## Task to carry out
According to the coal combustion study, how many points were established in the coal seam to probe the law of temperature change?

* start Source extract *

Coal spontaneous combustion (CSC) is the combustion of the outcrop or shallow part of a coal seam due to long-term oxidation or artificial factors. Because of the continuous development of surface cracks, oxygen is constantly transported to the high-temperature zone, promoting diffusion to the deep coal seam. This study independently established a semi-closed experimental system. Coal samples from Lu'an, Shanxi Province, China were selected as the research objects, and 15 points were established in the coal seam to probe the law of temperature change to determine the high-temperature zone. It further revealed the distribution law of oxygen and gaseous products in the high temperature region during CSC. Finally, various index systems were determined. The results show that CO, CO2, CH4, and C2H4 gas concentrations increased during the heating stage and decreased during the cooling stage. Furthermore, there are “mutation” processes and “delay” in the points between the same layers of various gases. The determination indices in the heating stage were φ(CO)/φ (CO2), Graham number, and Grignard fire coefficients R2 and R3. In contrast, the cooling stages were φ(C2H4)/φ (CH4), Graham number, and Grignard fire coefficients R1 and R2.

* end Source extract *
* start Data extract *

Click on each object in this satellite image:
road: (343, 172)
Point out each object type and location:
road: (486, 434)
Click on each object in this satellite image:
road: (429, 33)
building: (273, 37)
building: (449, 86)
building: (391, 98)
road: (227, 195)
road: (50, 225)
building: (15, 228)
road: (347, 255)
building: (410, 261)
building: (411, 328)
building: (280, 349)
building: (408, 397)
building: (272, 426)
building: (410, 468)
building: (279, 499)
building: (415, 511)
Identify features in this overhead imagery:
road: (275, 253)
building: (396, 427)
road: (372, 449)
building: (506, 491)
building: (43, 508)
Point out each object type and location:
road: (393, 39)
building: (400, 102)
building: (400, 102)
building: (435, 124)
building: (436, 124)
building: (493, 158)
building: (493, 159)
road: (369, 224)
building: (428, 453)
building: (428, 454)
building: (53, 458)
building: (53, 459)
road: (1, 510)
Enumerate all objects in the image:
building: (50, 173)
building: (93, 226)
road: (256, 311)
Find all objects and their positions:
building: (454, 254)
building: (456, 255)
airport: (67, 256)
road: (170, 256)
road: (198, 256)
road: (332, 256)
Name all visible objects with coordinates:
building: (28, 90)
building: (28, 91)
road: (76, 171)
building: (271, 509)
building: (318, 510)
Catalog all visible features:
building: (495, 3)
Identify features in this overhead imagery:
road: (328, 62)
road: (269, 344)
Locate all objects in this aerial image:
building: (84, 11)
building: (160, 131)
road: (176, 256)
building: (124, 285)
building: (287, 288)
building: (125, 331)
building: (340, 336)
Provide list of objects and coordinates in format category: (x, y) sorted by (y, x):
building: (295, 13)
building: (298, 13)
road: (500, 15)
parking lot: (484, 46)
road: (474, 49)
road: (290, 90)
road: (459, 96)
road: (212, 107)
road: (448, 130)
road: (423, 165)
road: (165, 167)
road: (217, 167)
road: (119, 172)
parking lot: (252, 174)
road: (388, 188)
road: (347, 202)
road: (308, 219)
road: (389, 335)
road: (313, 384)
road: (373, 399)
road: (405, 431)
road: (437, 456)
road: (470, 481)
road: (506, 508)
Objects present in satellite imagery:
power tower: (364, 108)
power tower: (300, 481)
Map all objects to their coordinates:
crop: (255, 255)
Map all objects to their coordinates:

* end Data extract *

## Answer to this exercise
15 points.